Global population to hit 8 billion, but growth slows: UN
The UN says the rise in population underlines the need to address issues such as the climate crisis.
The global population is expected to reach eight billion on November 15, the United Nations has forecast, with India set to overtake China as the world’s most populous country next year.
The UN noted on Monday it had taken hundreds of thousands of years for the world population to reach one billion and only 200 years to grow sevenfold. In 2011, it stood at seven billion.
While the forecast by the UN’s Department of Economic and Social Affairs said the world’s population is growing at its slowest pace since 1950, it said the effect of the previous rapid growth would be felt for years to come.
“[The] dramatic growth has been driven largely by increasing numbers of people surviving to reproductive age, and has been accompanied by major changes in fertility rates, increasing urbanization and accelerating migration,” the UN said. “These trends will have far-reaching implications for generations to come.

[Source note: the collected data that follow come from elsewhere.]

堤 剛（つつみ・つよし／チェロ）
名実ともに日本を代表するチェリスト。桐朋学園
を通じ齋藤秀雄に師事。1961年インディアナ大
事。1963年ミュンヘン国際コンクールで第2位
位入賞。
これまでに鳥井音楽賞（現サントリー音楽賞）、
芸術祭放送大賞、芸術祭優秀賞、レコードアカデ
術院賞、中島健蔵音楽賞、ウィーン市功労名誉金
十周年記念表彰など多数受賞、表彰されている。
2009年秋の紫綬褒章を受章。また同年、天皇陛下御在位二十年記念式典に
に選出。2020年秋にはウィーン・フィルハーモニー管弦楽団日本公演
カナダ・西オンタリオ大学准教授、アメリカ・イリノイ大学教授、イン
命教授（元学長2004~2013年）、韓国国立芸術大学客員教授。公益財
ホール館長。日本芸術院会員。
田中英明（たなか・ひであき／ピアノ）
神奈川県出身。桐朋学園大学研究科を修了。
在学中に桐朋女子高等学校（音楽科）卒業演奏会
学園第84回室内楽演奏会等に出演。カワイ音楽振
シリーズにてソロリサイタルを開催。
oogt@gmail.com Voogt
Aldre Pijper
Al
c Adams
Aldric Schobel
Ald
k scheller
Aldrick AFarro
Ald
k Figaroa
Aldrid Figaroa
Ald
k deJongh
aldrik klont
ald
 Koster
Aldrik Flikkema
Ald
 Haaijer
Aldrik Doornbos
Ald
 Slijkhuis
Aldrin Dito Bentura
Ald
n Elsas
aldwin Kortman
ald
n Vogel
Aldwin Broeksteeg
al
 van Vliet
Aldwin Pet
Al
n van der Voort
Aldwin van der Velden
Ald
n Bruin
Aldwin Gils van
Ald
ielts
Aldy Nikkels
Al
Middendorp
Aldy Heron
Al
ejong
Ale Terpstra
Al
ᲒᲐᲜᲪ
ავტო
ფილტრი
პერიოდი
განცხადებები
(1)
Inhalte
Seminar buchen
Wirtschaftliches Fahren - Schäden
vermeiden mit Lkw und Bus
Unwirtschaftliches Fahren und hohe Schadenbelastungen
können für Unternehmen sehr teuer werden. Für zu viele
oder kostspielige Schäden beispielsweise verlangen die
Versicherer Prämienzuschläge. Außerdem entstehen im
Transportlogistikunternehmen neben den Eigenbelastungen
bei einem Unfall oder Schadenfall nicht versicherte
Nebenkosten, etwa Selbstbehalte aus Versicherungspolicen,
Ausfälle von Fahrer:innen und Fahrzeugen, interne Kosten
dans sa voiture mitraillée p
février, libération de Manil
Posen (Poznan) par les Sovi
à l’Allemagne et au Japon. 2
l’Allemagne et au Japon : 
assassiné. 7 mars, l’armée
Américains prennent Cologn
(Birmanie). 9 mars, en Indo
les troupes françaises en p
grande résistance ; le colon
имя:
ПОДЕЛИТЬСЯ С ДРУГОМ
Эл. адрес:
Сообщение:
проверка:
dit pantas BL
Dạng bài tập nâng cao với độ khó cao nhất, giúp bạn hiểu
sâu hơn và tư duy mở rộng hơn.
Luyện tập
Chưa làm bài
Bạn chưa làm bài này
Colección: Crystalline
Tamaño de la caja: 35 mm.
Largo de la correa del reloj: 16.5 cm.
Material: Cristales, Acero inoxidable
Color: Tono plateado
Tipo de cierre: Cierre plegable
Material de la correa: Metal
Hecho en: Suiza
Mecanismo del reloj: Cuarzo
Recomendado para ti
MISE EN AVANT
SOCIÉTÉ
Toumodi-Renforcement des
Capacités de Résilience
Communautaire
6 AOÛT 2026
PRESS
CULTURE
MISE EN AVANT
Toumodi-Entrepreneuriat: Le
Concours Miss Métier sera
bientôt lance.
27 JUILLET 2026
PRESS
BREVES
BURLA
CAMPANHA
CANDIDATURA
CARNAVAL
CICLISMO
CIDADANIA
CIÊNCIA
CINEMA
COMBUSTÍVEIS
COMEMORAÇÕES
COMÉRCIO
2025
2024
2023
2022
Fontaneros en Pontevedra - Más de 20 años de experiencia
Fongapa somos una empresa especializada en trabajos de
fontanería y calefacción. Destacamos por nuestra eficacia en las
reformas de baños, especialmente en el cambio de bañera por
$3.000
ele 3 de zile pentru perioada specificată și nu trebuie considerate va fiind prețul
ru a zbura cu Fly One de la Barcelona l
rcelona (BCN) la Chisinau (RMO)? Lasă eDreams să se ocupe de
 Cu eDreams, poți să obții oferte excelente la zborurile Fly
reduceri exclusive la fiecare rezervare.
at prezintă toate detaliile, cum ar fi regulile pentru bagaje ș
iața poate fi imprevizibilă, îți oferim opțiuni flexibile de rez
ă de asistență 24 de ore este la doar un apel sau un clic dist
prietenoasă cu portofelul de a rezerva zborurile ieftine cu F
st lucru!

The report forecast the global population to reach 8.5 billion in 2030 and 9.7 billion in 2050, peaking at about 10.4 billion people in the 2080s before steadying at that level until 2100.
The UN said while the growth in population was indicative of advances in health and economic development, it also underlined the need for effective policies to tackle some of the world’s most pressing issues.
“Progress is not universal, throwing inequality into razor-sharp relief,” it said. “The same concerns and challenges raised 11 years ago remain or have worsened: Climate change, violence, discrimination.”
More than half the rise forecast in the world’s population in the coming decades will be concentrated in just eight countries, according to the report.
It said they are the Democratic Republic of the Congo, Egypt, Ethiopia, India, Nigeria, Pakistan, the Philippines and Tanzania.